The state has allocated $85 million to end ADHC as a Medi-Cal benefit. About $42 million funded a three-month extension of the ADHC program.

That leaves the state with $43 million for the transition, including outreach, the administrative cost of tracking and enrolling ADHC beneficiaries in a managed care plan, expanding the two waiver plans, the $60 per person monthly enhancement, the rural contractor, additional money for PACE and extending IHSS hours.

“We’re not planning for it to exceed the $85 million,” Ogle said.

However, the state likely will incur yearly costs after the transition to maintain ADHC services.

Providing the $60 enhanced managed care payments will cost $24.5 million annually. The additional waiver slots, the additional IHSS hours, the PACE commitments, the contracted services also will be annual costs.

Whatever those annual costs are, they likely will be lower than last year’s $170 million ADHC budget. At the moment, no one knows where, exactly, that money will come from.

“I imagine it would be a general fund expense,” Ogle said, “but we haven’t even started the budget for next year.”

Savings Evaporate in Nursing Homes

ADHC advocates think the state will spend a considerable amount of money in the next year or two and ultimately provide fewer services. The biggest expense will come if former ADHC beneficiaries receive nursing home care.

“The rule of thumb is, it’s five times more costly to be in a nursing home than in ADHC,” Missaelides said. “You’re looking at care 24/7 for 365 days a year, when you’re talking about three days a week for ADHC.”
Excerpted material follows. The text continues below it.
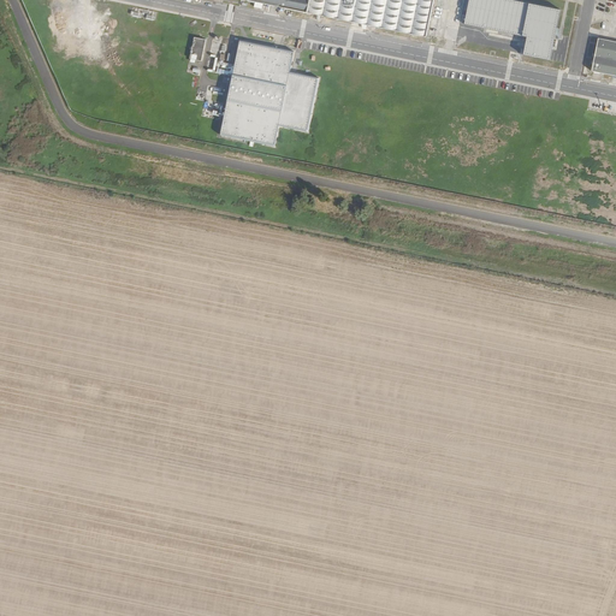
[(247,0),(307,12),(309,0),(247,0)]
According to a survey Missaelides’ organization conducted with its ADHC center directors, without ADHC services, about 25% of patients would be placed in nursing facilities within 30 days. About 87% of them — about 33,000 people — would show up in emergency departments within 90 days, according to the survey.

Those kinds of numbers are what the state hopes to avoid. By making an especially strong effort to find appropriate services for an estimated 7,000 “frail and at-risk” patients, DHCS expects to keep the ADHC population living at home and out of the ED.
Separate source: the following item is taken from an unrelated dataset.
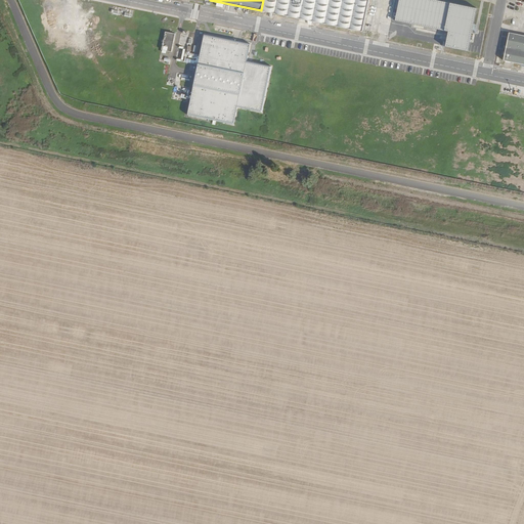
[(366,0),(263,0),(261,10),(361,31),(366,0)]
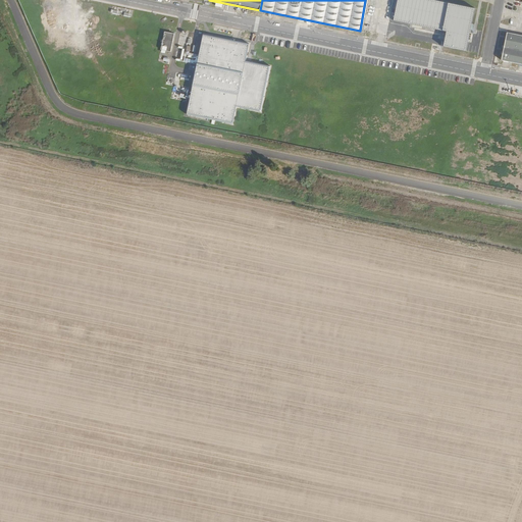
[(397,0),(394,20),(442,30),(448,3),(432,0),(397,0)]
Many in the ADHC community have Nov. 1 circled on their calendars. That’s the day a federal court will consider a lawsuit filed by Disability Rights California claiming the state must provide a program to replace ADHC because there are simply not enough services similar to ADHC to go around.

‘No Place for These People To Go’

In a recent legislative hearing, Assembly member Holly Mitchell (D-Los Angeles) tried to put the situation into perspective.
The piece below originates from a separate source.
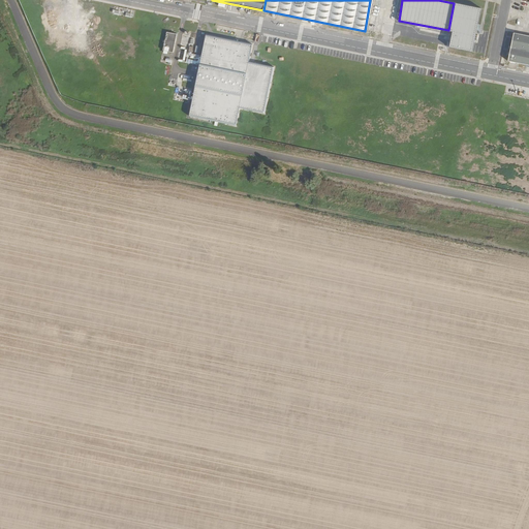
[(528,0),(521,0),(521,1),(528,2),(528,36),(514,33),(508,61),(528,65),(528,0)]
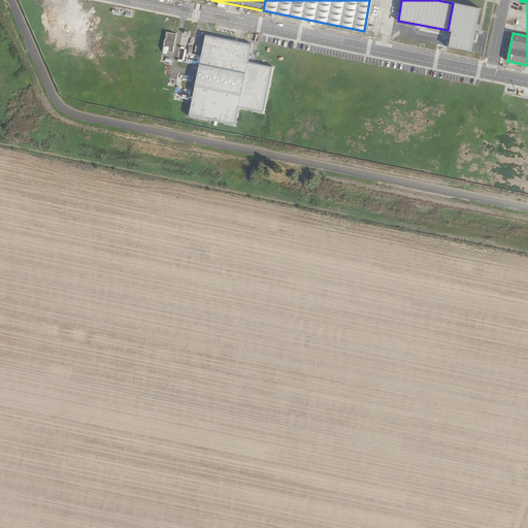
[(471,52),(480,8),(453,3),(448,30),(452,31),(449,47),(471,52)]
“This morning, I had one of those ‘Aha!’ moments,” Mitchell said, “and it was recognizing that we need to be putting more money into ADHC [for this transition], and recognizing that’s not the case. The transition, I’m assuming, is finite. It’s not open-ended. My concern is: transition to what?”

Mitchell pointed out that people use ADHC services for a reason and that even if some of them receive similar services after the transition is complete, there will be many more who won’t get those services.

“The transition to managed care, that’s just how we follow the money,” she said. “But the actual services, that infrastructure will be gone.”

Mitchell paused and spoke directly to DHCS’ Douglas.

“So my ‘Aha!’ moment was, ‘It’s a new day.’ And that the reality is, there will be no place for these people to go,” Mitchell said. “The reality is, X number of people will simply not be served. Is that not a true statement?”

Douglas responded that there was some truth in that. “It’s both a ‘yes’ and a ‘no,'” he said. “No question it’s a new day. But given the resources, we’re trying to provide the continuum of care.”